May 4th is, coincidentally, my bother Baris’ birthday. I mention that because as a child I was frequently compared to him, as in “you look so much like Baris when you do that” or even just the causal mention that as my own birthday,May 7th, approached my mother and/or my father would mention how old Baris would have been – always twenty years and three days older than me. So, in a way I always lived int eh shadow of my brother’s ghost.
The day I died seven times was an inflection point. I’m sure of that. The experience of the serious illness that damaged my heart value to the point that I needed the surgery changed the way I looked at the world. Before that I was a dedicated father but almost completely focused on the provider role. Although I had always spent some time with my three kids and their mother I mostly lived at work and for work. I was a true believer that if I worked hard and put in the long hours and showed dedication above and beyond expectations I’d advance through the pecking order of my company the rise to a level of management where I’d not have to worry much about money anymore. By the way, one of the many things I learned from the experiences of my illness was that there is no such point to be attained through working for anyone else.
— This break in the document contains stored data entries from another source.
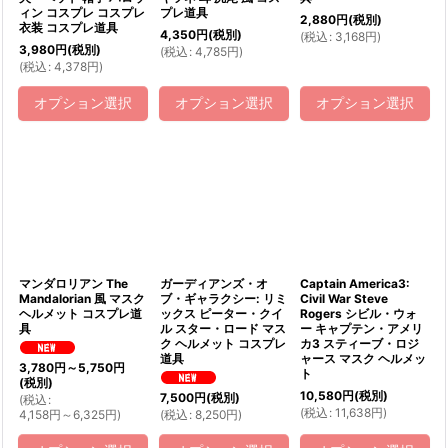
ィン コスプレ コスプレ
プレ道具
2,880
円
(税別)
衣装 コスプレ道具
4,350
円
(税別)
(
税込
:
3,168
円
)
3,980
円
(税別)
(
税込
:
4,785
円
)
(
税込
:
4,378
円
)
オプション選択
オプション選択
オプション選択
マンダロリアン The
ガーディアンズ・オ
Captain America3:
Mandalorian 風 マスク
ブ・ギャラクシー: リミ
Civil War Steve
ヘルメット コスプレ道
ックス ピーター・クイ
Rogers シビル・ウォ
具
ル スター・ロード マス
ー キャプテン・アメリ
ク ヘルメット コスプレ
カ3 スティーブ・ロジ
道具
ャース マスク ヘルメッ
3,780
円
～5,750
円
ト
(税別)
10,580
円
(税別)
7,500
円
(税別)
(
税込
:
(
税込
:
11,638
円
)
4,158
円
～6,325
円
)
(
税込
:
8,250
円
)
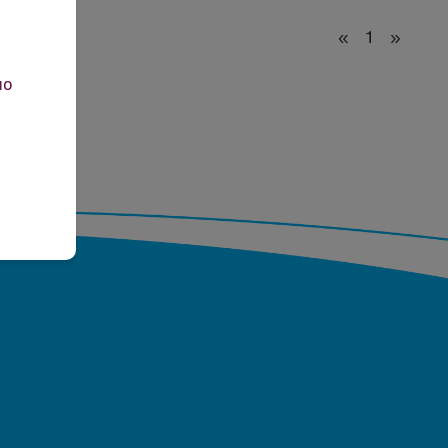
«
1
»
но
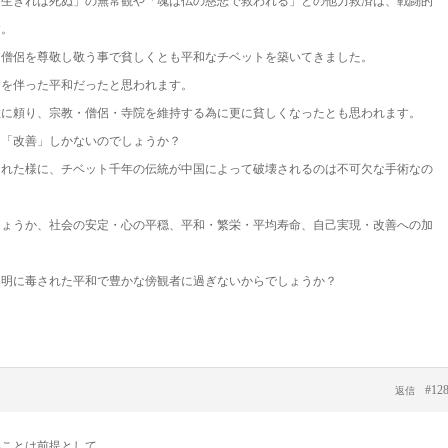
、生きれば死ぬ」の無常観や「魂は仏の慈悲で救われる」との他力救済は、戦闘的
す。
な僧侶を尊敬し敬う事で貧しくとも平和なチベットを築いてきました。
病を伴った平和だったと思われます。
教に頼り、宗教・僧侶・寺院を維持する為に更に貧しくなったとも思われます。
る「改善」しかないのでしょうか？
された様に、チベット千年の伝統が中国によって破壊されるのは不可欠な手術なの
しょうか、社会の安定・心の平穏、平和・繁栄・平均寿命、自己実現・改善への加
文明に毒された平和で豊かな傍観者に過ぎないからでしょうか？
#12
返信
いことは前提として、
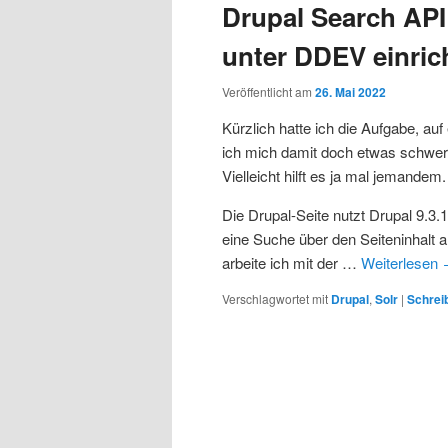
Drupal Search API
unter DDEV einric
Veröffentlicht am
26. Mai 2022
Kürzlich hatte ich die Aufgabe, auf
ich mich damit doch etwas schwer 
Vielleicht hilft es ja mal jemandem.
Die Drupal-Seite nutzt Drupal 9.3
eine Suche über den Seiteninhalt a
arbeite ich mit der …
Weiterlesen
Verschlagwortet mit
Drupal
,
Solr
|
Schrei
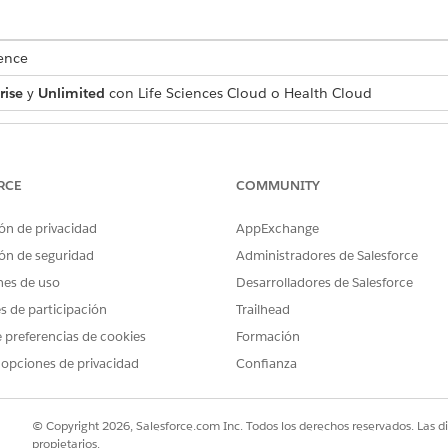
ence
rise
y
Unlimited
con Life Sciences Cloud o Health Cloud
PERMISOS DE USUARIO NECESARIOS
Health Cloud Starter
RCE
COMMUNITY
Y
ón de privacidad
AppExchange
Gestor de estudios para Ge
ón de seguridad
Administradores de Salesforce
nes de uso
Desarrolladores de Salesforce
nto de permisos a sus usuarios.
es de participación
Trailhead
stión de sitio, bajo Configurar Einstein, haga clic en
Marcar como 
 preferencias de cookies
Formación
stión de sitio, bajo Configurar Einstein, haga clic en
Ir a Configura
 opciones de privacidad
Confianza
Einstein, active Einstein e implemente plantillas de solicitudes.
stión de sitio, bajo Configurar Einstein, haga clic en
Ir a Configura
 active Bots de Einstein.
© Copyright 2026, Salesforce.com Inc. Todos los derechos reservados. Las d
stión de sitio, bajo Configurar Einstein, haga clic en
Ir a Configura
propietarios.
A couple of things happened while I was ill. There was the three day weekend of a high fever, in excess of 104 at times. I had hallucinations and bizarre dreams but, moreover, I sort of experienced another world. Yeah, you can say it was all the fever, of course, if you need to believe that. But I recall being int he midst of a battle between many different creatures – a scene that ten years later I would write into The Wolfcat Chronicles.
I can say I’ve always been a writer. It is true that those of us who write compulsively are born with the gene. Whether it is a gift or a curse, a mutation or a birth defect, we don’t have much of a choice. But until that fateful period of a month or so int he hospital with the only sources of entertainment being the O.J. Simpson Murder Trial on TV and reading computer magazines, something changed inside of me.
About two weeks after my surgery I was released from the hospital. I still had an IV attached through which I was receiving a steady dosage of antibiotics. And I had to visit the doctor regularly and frequently to ensure the tissue graft in my heart had taken well. It was three months before I returned to work. And even after I returned I was on sort of restricted duty for a while.
In that time of recuperation I had nothing better to do that to continue my ongoing project of digitizing all my typewritten pages of a manuscript that I had been working on since college – that five years later I would submit to a publisher as Book One of my first science fiction novel One Over X. I also spent a lot more time with my kids and got to know them a lot better. Despite my being gone to work so much of the time they had turned out to be some pretty amazing people.
I’m not sure I would be a writer now – at least not in the same way – had I not died seven times on the operating table and, obviously and ultimately revived. I know my outlook on life shifted dramatically. I spent more time at home with my kids even after returning to work. Climbing the corporate ladder became of secondary importance to my family, as it should have always been. So I think the entire experience made me a better father and a better person. Yet I am certain it also transformed me in a subtle way somewhere deep inside
Maybe I didn’t become a writer that day but I have become the writer that I am because of what happened to me fourteen and a half years or so ago.